Oracle Database (LGWR)
The primary operational database. High-frequency log switches force the LGWR (Log Writer) and Checkpoint processes to work overtime, temporarily freezing database operations and increasing I/O latency. This directly affects the stability of the redo log stream that Debezium reads.
Key configuration parameters
| Parameter | Target | Rationale |
|---|---|---|
| Switch frequency | 4-6 per hour at peak | Avoids checkpoint stalls; manageable crash recovery time |
| Log file size | 300MB - 1GB | Derived from switch frequency target; tune per workload |
| Log groups | 3-5 minimum | Prevents archiver stalls during log switches |
| Members per group | 2 minimum | Eliminates single-disk failure as outage cause |
| log.mining.strategy | online_catalog | No dictionary flush redo; simpler operations |
| Archive retention | 24-48 hours peak redo | Covers typical connector downtime without SCN not found |
System performance simulation
Database I/O latency and CDC extraction lag over 60 minutes. Target: log switch every 15-30 minutes.
Checkpoint not complete: what it looks like
When redo logs fill too fast, Oracle's LGWR must wait for DBWR to flush dirty buffers before switching. You'll see this in the alert log:
Thread 1 cannot allocate new log, sequence 892 Checkpoint not complete Current log# 3 seq# 892 mem# 0: /oracle/redo/redo3.log Current log# 3 seq# 892 mem# 1: /oracle/redo/redo3b.log
Increasing log file size from 100MB to 500MB and adding more groups eliminates these waits on most high-volume databases. Monitor V$ARCHIVED_LOG to verify your switch frequency after resizing.

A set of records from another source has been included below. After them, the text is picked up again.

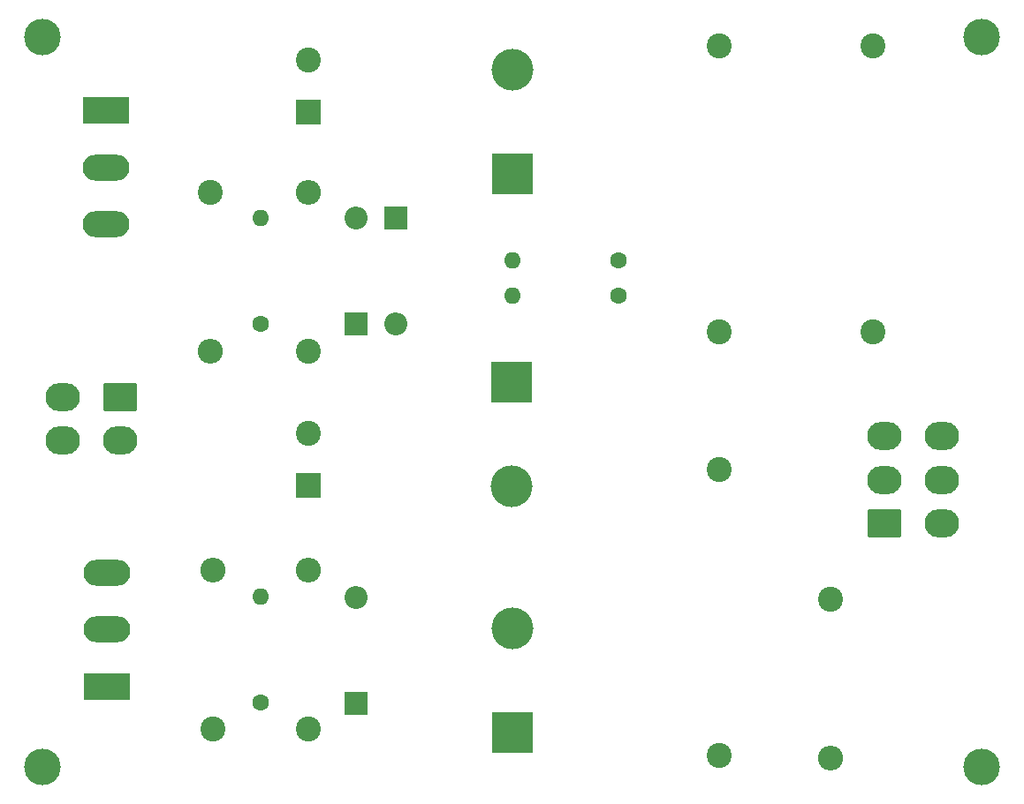
<source format=gbr>
G04 #@! TF.GenerationSoftware,KiCad,Pcbnew,8.0.5*
G04 #@! TF.CreationDate,2024-11-20T22:58:00+01:00*
G04 #@! TF.ProjectId,Anoden_Stabi,416e6f64-656e-45f5-9374-6162692e6b69,rev?*
G04 #@! TF.SameCoordinates,Original*
G04 #@! TF.FileFunction,Soldermask,Bot*
G04 #@! TF.FilePolarity,Negative*
%FSLAX46Y46*%
G04 Gerber Fmt 4.6, Leading zero omitted, Abs format (unit mm)*
G04 Created by KiCad (PCBNEW 8.0.5) date 2024-11-20 22:58:00*
%MOMM*%
%LPD*%
G01*
G04 APERTURE LIST*
G04 Aperture macros list*
%AMRoundRect*
0 Rectangle with rounded corners*
0 $1 Rounding radius*
0 $2 $3 $4 $5 $6 $7 $8 $9 X,Y pos of 4 corners*
0 Add a 4 corners polygon primitive as box body*
4,1,4,$2,$3,$4,$5,$6,$7,$8,$9,$2,$3,0*
0 Add four circle primitives for the rounded corners*
1,1,$1+$1,$2,$3*
1,1,$1+$1,$4,$5*
1,1,$1+$1,$6,$7*
1,1,$1+$1,$8,$9*
0 Add four rect primitives between the rounded corners*
20,1,$1+$1,$2,$3,$4,$5,0*
20,1,$1+$1,$4,$5,$6,$7,0*
20,1,$1+$1,$6,$7,$8,$9,0*
20,1,$1+$1,$8,$9,$2,$3,0*%
G04 Aperture macros list end*
%ADD10C,2.400000*%
%ADD11O,2.400000X2.400000*%
%ADD12R,4.000000X4.000000*%
%ADD13C,4.000000*%
%ADD14R,2.200000X2.200000*%
%ADD15O,2.200000X2.200000*%
%ADD16R,4.500000X2.500000*%
%ADD17O,4.500000X2.500000*%
%ADD18C,1.600000*%
%ADD19O,1.600000X1.600000*%
%ADD20R,2.400000X2.400000*%
%ADD21RoundRect,0.250001X1.399999X-1.099999X1.399999X1.099999X-1.399999X1.099999X-1.399999X-1.099999X0*%
%ADD22O,3.300000X2.700000*%
%ADD23C,3.500120*%
%ADD24RoundRect,0.250001X-1.399999X1.099999X-1.399999X-1.099999X1.399999X-1.099999X1.399999X1.099999X0*%
G04 APERTURE END LIST*
D10*
X156718000Y-107442000D03*
D11*
X156718000Y-122682000D03*
D10*
X106680000Y-119888000D03*
D11*
X106680000Y-104648000D03*
D10*
X97536000Y-119888000D03*
D11*
X97536000Y-104648000D03*
D10*
X106680000Y-83693000D03*
D11*
X106680000Y-68453000D03*
D10*
X97282000Y-68453000D03*
D11*
X97282000Y-83693000D03*
D12*
X126238000Y-120227832D03*
D13*
X126238000Y-110227832D03*
D12*
X126170150Y-86614000D03*
D13*
X126170150Y-96614000D03*
D12*
X126238000Y-66633832D03*
D13*
X126238000Y-56633832D03*
D14*
X111252000Y-117475000D03*
D15*
X111252000Y-107315000D03*
D16*
X87255000Y-60590000D03*
D17*
X87255000Y-66040000D03*
X87255000Y-71490000D03*
D18*
X102108000Y-81026000D03*
D19*
X102108000Y-70866000D03*
D18*
X102108000Y-117348000D03*
D19*
X102108000Y-107188000D03*
D18*
X136398000Y-78359000D03*
D19*
X126238000Y-78359000D03*
D20*
X106680000Y-60706000D03*
D10*
X106680000Y-55706000D03*
X106680000Y-91557959D03*
D20*
X106680000Y-96557959D03*
D21*
X161850000Y-100212000D03*
D22*
X161850000Y-96012000D03*
X161850000Y-91812000D03*
X167350000Y-100212000D03*
X167350000Y-96012000D03*
X167350000Y-91812000D03*
D23*
X81201260Y-53522880D03*
X81201260Y-123522740D03*
X171201080Y-53522880D03*
X171201080Y-123522740D03*
D10*
X146050000Y-94996000D03*
X146050000Y-122496000D03*
X146050000Y-54356000D03*
X146050000Y-81856000D03*
D14*
X111252000Y-81026000D03*
D15*
X111252000Y-70866000D03*
D14*
X115062000Y-70866000D03*
D15*
X115062000Y-81026000D03*
D10*
X160782000Y-54356000D03*
X160782000Y-81856000D03*
D18*
X136398000Y-74930000D03*
D19*
X126238000Y-74930000D03*
D16*
X87382000Y-115813000D03*
D17*
X87382000Y-110363000D03*
X87382000Y-104913000D03*
D24*
X88594000Y-88070000D03*
D22*
X88594000Y-92270000D03*
X83094000Y-88070000D03*
X83094000Y-92270000D03*
M02*

</source>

The most critical failure in an Oracle CDC pipeline is the SCN not found error. Debezium's last-known System Change Number (SCN) is no longer present in the available redo or archive logs. Two resolution paths exist.
Root causes
- Short retention: Archive log policy purges logs before Debezium can read them after downtime.
- Long downtime: Connector was offline longer than the retention window.
- Stale SCN: Monitored tables have low activity; the database SCN advances past the connector's last offset.
- Log relocation: DBAs moved archive logs to a destination not configured in log.mining.archive.destination.name.
Resolution path 1: restore the log
Zero data loss. Preferred approach.
- Identify the missing SCN from Kafka Connect logs.
- DBA identifies the specific archive log sequence containing that SCN.
- DBA restores the archive log from backup to the original configured destination.
- Restart the Debezium connector.
Resolution path 2: re-snapshot
Use only when logs cannot be restored. This causes downtime and may produce duplicate events downstream.
Prevention checklist
✓ Size redo logs for 4-6 switches per hour (not 15-30 min per switch — same thing, different phrasing).
✓ Set archive log retention to at least 24-48 hours of peak redo generation.
✓ Configure log.mining.strategy=online_catalog to avoid dictionary flush overhead.
✓ Set heartbeat.interval.ms=300000 to prevent stale SCN on low-traffic databases.
✓ Enable supplemental logging: ALL COLUMNS at the database level.
✓ Monitor V$ARCHIVED_LOG switch frequency after any log resizing.